_Task description_.
Look below for the line holding "image of urothelial" and the line holding "microscopy of endometrial". Transcribe exactly those lines and all lines between them, nothing more.

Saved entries
────

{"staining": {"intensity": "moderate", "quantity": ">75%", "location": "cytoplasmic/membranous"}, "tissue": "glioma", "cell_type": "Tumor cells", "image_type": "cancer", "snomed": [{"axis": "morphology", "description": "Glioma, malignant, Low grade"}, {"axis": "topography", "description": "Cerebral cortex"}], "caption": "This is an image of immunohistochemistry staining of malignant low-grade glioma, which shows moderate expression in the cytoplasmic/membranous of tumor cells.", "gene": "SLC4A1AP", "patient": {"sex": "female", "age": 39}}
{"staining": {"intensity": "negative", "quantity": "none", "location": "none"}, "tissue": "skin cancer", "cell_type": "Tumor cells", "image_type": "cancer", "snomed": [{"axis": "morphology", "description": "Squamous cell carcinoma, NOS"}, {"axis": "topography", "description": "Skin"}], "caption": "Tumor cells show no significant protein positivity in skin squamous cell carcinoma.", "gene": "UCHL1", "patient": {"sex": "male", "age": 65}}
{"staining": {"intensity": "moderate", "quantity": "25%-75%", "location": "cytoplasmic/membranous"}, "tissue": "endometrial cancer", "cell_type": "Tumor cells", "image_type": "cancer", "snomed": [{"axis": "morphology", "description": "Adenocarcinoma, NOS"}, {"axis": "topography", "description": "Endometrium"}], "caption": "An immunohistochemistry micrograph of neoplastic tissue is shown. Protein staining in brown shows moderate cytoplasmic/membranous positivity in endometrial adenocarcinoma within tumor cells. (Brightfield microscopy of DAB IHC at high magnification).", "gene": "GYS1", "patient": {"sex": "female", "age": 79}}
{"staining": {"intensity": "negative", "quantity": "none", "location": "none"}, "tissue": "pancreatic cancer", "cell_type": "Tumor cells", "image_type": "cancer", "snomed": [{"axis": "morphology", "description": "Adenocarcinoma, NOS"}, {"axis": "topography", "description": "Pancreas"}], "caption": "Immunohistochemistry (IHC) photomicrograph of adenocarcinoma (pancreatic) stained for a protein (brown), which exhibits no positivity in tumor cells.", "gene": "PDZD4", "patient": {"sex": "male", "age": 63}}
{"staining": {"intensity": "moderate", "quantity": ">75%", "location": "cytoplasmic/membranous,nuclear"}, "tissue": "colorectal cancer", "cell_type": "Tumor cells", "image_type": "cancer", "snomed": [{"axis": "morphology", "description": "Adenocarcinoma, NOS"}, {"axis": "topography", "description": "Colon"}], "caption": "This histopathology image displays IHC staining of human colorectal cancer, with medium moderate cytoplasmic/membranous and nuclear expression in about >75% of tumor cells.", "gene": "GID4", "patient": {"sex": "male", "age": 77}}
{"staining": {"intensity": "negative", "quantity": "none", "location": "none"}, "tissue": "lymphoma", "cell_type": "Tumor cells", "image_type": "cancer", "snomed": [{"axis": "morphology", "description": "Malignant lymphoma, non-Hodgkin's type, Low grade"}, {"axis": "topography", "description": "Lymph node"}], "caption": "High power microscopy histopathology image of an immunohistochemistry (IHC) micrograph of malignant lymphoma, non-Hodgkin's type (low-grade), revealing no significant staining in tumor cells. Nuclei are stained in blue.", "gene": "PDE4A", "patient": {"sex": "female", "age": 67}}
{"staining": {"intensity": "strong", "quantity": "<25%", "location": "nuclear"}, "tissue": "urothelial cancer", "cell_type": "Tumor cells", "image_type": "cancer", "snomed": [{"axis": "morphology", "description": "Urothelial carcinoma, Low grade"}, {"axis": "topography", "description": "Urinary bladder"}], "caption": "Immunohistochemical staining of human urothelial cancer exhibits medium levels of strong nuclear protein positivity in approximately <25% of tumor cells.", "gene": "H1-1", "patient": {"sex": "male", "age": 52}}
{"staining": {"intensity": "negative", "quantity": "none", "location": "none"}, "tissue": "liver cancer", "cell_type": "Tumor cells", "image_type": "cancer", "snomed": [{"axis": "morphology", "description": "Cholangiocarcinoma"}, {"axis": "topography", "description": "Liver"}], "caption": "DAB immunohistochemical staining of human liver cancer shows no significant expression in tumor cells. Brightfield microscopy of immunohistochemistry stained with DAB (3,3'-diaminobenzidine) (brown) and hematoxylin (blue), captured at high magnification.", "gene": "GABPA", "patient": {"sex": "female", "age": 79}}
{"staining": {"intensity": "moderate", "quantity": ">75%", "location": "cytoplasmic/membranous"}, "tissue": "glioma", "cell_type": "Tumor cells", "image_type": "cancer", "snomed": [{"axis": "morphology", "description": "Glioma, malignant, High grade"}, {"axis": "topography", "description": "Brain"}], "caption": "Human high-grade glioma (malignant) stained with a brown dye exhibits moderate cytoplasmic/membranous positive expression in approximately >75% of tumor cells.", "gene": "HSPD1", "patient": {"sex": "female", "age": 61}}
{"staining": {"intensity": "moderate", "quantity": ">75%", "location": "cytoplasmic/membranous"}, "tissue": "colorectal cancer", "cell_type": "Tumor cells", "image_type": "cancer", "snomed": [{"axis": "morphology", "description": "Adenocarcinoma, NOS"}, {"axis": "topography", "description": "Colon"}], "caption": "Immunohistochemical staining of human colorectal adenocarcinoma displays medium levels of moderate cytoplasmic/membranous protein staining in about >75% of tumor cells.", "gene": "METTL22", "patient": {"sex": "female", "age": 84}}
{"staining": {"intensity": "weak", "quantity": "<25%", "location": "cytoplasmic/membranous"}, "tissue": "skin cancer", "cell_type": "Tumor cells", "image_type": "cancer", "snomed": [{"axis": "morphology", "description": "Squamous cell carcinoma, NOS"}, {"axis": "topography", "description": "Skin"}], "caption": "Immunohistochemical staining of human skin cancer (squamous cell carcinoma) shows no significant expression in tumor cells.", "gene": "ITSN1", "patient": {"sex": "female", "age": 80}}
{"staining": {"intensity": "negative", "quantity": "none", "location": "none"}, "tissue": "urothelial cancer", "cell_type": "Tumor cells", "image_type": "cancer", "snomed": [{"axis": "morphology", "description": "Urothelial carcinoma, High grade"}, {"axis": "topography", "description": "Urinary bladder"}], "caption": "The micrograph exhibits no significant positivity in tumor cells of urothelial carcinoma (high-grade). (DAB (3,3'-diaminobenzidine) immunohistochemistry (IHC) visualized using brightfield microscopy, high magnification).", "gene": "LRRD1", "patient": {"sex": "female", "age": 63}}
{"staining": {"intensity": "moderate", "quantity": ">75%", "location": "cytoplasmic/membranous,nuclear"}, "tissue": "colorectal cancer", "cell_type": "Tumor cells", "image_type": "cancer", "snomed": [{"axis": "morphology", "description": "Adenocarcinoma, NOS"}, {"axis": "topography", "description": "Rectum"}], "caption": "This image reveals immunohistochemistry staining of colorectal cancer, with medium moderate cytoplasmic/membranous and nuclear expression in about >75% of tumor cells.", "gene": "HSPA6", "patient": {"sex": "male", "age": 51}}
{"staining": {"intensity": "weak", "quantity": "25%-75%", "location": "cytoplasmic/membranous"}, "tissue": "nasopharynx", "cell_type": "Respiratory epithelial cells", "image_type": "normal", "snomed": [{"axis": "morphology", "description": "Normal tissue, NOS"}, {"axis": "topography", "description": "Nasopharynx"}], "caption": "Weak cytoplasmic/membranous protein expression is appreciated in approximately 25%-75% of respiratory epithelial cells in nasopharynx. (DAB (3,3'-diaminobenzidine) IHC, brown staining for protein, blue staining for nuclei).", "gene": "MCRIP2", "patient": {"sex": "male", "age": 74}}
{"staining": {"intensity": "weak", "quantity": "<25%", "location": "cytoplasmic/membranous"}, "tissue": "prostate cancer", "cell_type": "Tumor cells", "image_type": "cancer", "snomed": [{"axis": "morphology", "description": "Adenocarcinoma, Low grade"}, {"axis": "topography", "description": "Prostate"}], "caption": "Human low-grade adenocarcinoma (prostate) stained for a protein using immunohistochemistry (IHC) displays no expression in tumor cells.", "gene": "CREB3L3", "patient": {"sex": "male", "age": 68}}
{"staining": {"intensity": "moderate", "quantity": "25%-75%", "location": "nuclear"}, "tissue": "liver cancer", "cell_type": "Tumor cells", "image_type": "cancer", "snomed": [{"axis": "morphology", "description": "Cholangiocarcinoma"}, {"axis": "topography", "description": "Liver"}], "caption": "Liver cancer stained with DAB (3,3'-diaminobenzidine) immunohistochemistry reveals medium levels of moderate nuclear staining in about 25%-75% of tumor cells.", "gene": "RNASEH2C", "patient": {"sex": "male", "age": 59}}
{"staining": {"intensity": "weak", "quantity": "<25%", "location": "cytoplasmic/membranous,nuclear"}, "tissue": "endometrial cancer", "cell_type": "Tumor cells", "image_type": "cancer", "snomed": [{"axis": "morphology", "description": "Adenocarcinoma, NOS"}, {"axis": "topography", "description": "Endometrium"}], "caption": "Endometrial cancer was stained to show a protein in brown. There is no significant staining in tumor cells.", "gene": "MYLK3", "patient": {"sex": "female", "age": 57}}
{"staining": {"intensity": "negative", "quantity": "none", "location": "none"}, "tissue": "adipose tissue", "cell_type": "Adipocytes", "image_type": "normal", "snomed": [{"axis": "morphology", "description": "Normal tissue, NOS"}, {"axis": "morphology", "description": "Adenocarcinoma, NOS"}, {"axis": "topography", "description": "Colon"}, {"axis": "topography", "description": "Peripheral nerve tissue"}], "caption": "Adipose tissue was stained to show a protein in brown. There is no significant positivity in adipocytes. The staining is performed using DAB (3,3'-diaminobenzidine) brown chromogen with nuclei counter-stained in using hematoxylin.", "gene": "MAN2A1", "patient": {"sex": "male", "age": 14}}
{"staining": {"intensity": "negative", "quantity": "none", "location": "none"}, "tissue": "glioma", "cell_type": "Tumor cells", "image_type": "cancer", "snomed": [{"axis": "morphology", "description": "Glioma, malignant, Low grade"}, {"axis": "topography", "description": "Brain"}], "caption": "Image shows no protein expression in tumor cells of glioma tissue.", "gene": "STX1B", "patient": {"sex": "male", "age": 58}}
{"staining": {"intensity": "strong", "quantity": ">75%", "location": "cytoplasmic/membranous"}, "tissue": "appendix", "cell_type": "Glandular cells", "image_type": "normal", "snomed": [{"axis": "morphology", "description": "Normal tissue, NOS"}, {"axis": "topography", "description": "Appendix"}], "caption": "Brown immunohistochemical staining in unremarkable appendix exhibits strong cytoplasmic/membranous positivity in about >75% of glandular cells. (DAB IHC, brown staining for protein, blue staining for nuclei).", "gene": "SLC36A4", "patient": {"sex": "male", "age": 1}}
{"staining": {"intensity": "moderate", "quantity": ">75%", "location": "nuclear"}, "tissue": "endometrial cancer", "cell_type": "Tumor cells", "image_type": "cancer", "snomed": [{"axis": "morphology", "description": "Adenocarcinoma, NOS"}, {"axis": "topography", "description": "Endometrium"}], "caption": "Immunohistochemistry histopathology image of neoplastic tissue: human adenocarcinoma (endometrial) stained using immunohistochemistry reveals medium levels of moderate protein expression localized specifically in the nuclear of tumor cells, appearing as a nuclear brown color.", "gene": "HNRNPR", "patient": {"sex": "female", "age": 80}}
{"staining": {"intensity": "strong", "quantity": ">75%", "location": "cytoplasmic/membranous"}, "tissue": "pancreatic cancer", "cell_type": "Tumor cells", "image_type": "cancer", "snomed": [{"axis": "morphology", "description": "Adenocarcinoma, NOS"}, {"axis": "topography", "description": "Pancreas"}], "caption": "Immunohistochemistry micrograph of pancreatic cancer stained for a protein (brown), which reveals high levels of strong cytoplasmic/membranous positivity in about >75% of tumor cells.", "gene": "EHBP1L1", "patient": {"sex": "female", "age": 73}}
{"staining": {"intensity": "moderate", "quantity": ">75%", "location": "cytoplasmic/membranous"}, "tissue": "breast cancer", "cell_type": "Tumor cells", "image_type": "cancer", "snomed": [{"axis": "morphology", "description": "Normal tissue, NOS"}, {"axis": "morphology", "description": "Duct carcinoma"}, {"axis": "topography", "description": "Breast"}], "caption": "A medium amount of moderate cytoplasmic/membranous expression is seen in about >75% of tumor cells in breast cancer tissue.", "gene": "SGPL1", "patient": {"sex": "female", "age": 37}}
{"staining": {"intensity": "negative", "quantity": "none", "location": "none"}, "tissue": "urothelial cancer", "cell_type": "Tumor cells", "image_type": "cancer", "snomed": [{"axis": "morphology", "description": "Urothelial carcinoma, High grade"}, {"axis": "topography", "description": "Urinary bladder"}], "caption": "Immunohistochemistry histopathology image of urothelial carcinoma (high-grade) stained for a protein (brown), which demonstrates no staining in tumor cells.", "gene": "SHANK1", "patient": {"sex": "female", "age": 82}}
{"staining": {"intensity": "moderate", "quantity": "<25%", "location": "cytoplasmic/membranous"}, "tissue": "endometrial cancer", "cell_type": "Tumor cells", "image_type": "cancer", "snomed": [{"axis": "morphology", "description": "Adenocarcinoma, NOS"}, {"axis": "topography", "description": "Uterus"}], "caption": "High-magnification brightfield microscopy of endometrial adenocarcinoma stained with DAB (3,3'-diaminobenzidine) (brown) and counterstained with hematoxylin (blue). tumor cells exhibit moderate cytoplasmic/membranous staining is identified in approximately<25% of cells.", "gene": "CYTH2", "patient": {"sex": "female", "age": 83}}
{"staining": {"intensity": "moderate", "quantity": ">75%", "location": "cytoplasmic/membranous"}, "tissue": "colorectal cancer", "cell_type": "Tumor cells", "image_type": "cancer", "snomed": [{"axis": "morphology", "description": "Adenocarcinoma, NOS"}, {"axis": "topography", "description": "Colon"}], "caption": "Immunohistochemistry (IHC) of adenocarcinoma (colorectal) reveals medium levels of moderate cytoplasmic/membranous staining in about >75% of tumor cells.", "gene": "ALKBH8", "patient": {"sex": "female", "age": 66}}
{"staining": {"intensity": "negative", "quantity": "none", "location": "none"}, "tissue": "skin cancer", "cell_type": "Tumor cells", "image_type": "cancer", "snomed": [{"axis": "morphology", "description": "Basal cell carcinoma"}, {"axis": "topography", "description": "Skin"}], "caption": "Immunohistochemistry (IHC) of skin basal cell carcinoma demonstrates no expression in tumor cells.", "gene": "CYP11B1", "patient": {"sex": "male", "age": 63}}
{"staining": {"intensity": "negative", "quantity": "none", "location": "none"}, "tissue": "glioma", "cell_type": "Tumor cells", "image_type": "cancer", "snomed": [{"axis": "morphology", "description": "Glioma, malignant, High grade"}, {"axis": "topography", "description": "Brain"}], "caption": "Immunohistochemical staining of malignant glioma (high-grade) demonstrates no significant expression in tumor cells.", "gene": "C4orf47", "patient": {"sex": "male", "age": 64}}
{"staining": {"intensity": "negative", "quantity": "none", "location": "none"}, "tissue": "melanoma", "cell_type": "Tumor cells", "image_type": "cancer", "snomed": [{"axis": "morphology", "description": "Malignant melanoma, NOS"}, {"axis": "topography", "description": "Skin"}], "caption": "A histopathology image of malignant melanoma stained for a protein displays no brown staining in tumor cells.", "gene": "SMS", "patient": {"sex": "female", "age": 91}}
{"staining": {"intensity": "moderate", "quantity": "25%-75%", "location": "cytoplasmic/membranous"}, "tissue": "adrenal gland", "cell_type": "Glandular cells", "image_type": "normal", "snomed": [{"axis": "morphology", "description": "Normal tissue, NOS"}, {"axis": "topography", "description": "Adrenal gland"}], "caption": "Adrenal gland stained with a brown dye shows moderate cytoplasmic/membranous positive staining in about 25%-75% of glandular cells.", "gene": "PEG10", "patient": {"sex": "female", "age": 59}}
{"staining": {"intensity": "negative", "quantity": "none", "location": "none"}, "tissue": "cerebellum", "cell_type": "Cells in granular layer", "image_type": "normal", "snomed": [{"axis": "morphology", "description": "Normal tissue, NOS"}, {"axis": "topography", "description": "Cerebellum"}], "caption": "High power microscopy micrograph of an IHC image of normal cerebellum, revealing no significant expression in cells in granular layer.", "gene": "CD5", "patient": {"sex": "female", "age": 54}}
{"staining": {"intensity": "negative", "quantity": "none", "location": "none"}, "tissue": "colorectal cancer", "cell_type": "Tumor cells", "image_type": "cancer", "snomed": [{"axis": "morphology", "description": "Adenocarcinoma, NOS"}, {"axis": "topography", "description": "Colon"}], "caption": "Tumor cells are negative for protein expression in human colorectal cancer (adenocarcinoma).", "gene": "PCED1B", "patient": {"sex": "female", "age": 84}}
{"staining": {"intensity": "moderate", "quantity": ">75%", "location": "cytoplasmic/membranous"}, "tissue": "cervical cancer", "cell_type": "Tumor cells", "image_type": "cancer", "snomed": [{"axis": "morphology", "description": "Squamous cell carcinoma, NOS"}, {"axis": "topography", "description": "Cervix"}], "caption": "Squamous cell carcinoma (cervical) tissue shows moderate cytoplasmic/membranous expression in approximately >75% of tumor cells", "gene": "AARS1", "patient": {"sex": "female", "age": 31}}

────

_Written solution_.
{"staining": {"intensity": "negative", "quantity": "none", "location": "none"}, "tissue": "urothelial cancer", "cell_type": "Tumor cells", "image_type": "cancer", "snomed": [{"axis": "morphology", "description": "Urothelial carcinoma, High grade"}, {"axis": "topography", "description": "Urinary bladder"}], "caption": "Immunohistochemistry histopathology image of urothelial carcinoma (high-grade) stained for a protein (brown), which demonstrates no staining in tumor cells.", "gene": "SHANK1", "patient": {"sex": "female", "age": 82}}
{"staining": {"intensity": "moderate", "quantity": "<25%", "location": "cytoplasmic/membranous"}, "tissue": "endometrial cancer", "cell_type": "Tumor cells", "image_type": "cancer", "snomed": [{"axis": "morphology", "description": "Adenocarcinoma, NOS"}, {"axis": "topography", "description": "Uterus"}], "caption": "High-magnification brightfield microscopy of endometrial adenocarcinoma stained with DAB (3,3'-diaminobenzidine) (brown) and counterstained with hematoxylin (blue). tumor cells exhibit moderate cytoplasmic/membranous staining is identified in approximately<25% of cells.", "gene": "CYTH2", "patient": {"sex": "female", "age": 83}}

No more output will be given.